A no-deal Brexit would mark a failure for the Prime Minister. His assurance that there was a ‘million to one’ chance against that likelihood will not be forgotten. No less problematic for him will be a failure to leave the EU on 31 October. The inference of his promise, ‘do or die’, is that he should suffer political death for failing to achieve a positive outcome by that deadline. Aside from anything else, the Tennyson quote is ‘do and die’. The charge of the Light Brigade was not a victory. As the past few weeks have shown, optimism is not a strategy.

Yet there is little sign at present that Johnson will be punished electorally for these failures.
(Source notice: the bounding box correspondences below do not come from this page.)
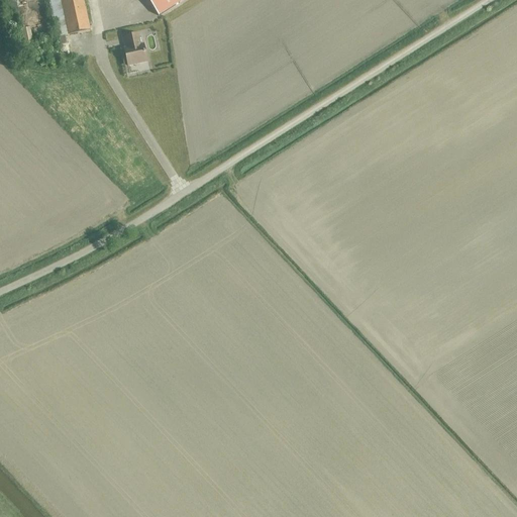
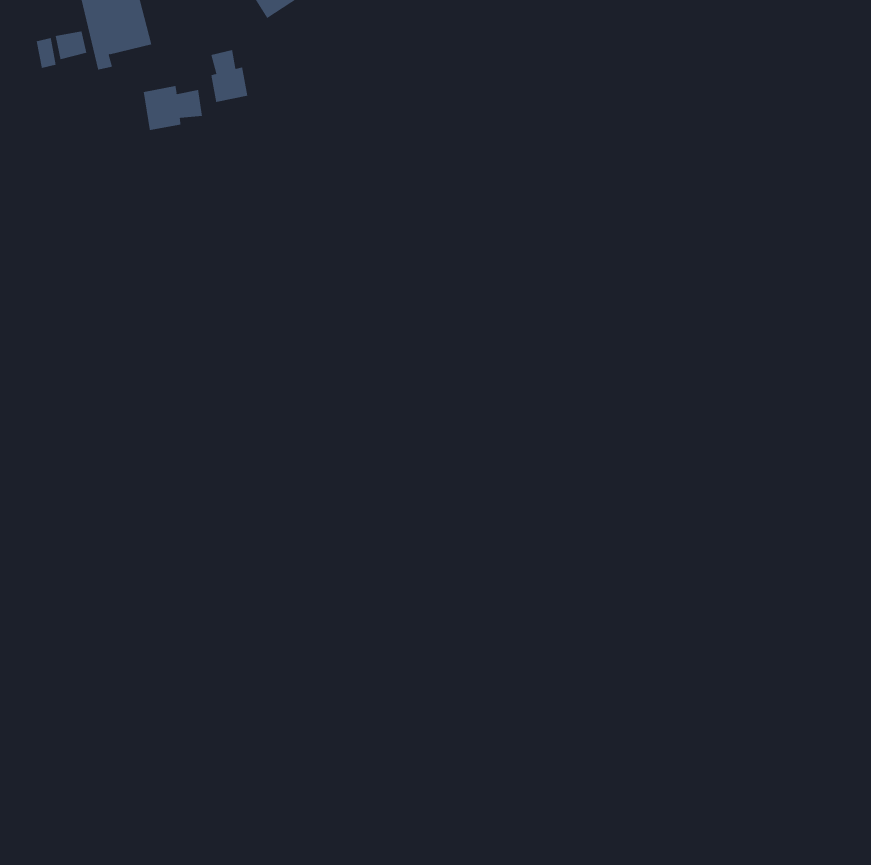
building: none -> [143,85,202,131]

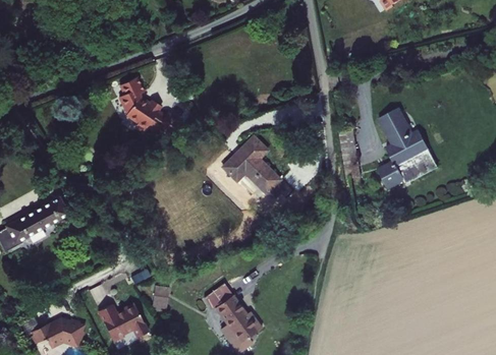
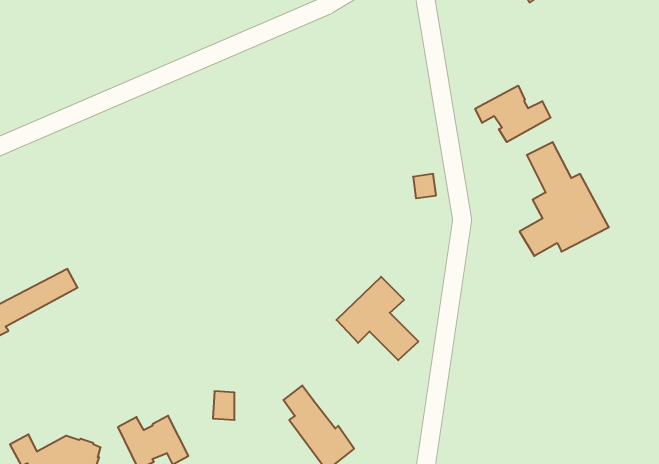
building: none -> [475,86,551,142]
building: [116,76,178,135] -> none
building: [221,134,279,193] -> [336,277,418,360]

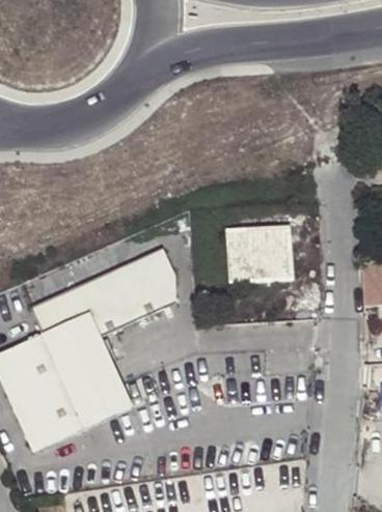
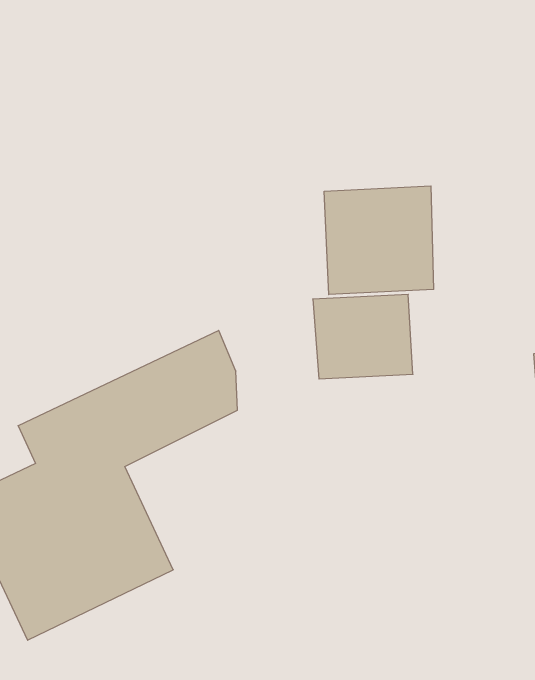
building: none -> [324,186,434,295]

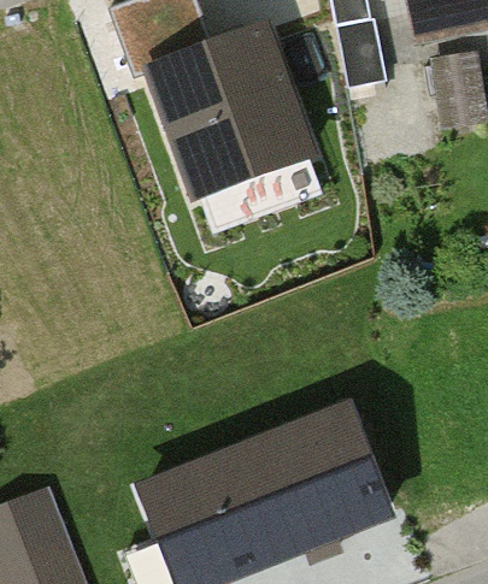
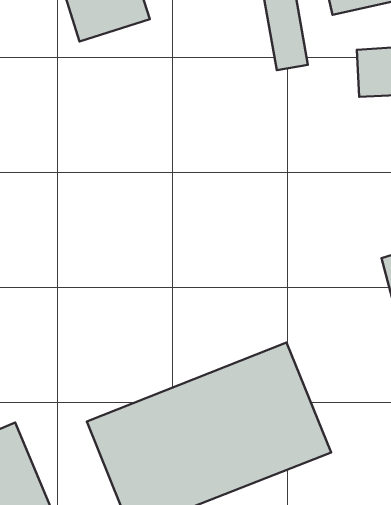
building: [141,23,317,208] -> none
On the contrary, his poll ratings appear to be on the rise — because, crucially, he has not broken any of his promises. If he were to go back on his word and keep the backstop, as the EU was belatedly proposing, then he would likely be defeated at the next election. The theme of his premiership is that the public has had enough of broken promises. Those who break theirs are never forgiven. Just ask Nick Clegg.

If we do end up with a general election, the Conservatives ought to be explicit: the EU can either accept the UK’s offer, or Britain will leave with no deal. It will be the last chance to focus minds in Brussels and end the game-playing. Disruptive though no deal would be, look beyond that and it is possible to see the advantages. It would offer an escape from the protectionism which has compromised EU trading relationships with the rest of the world. Britain can then start work on its important new role: being the EU’s greatest single ally. And building the wider, global relationships which lie on more distant horizons.

Brexit might force Britain into a general election, but the contest will offer a distinct choice: between a Conservative party led by a man whose instincts lie towards a free economy, and a Corbynite Labour party which would return Britain to failed socialist policies. Whether or not it can secure a deal with the EU, Boris Johnson’s government has everything to play for.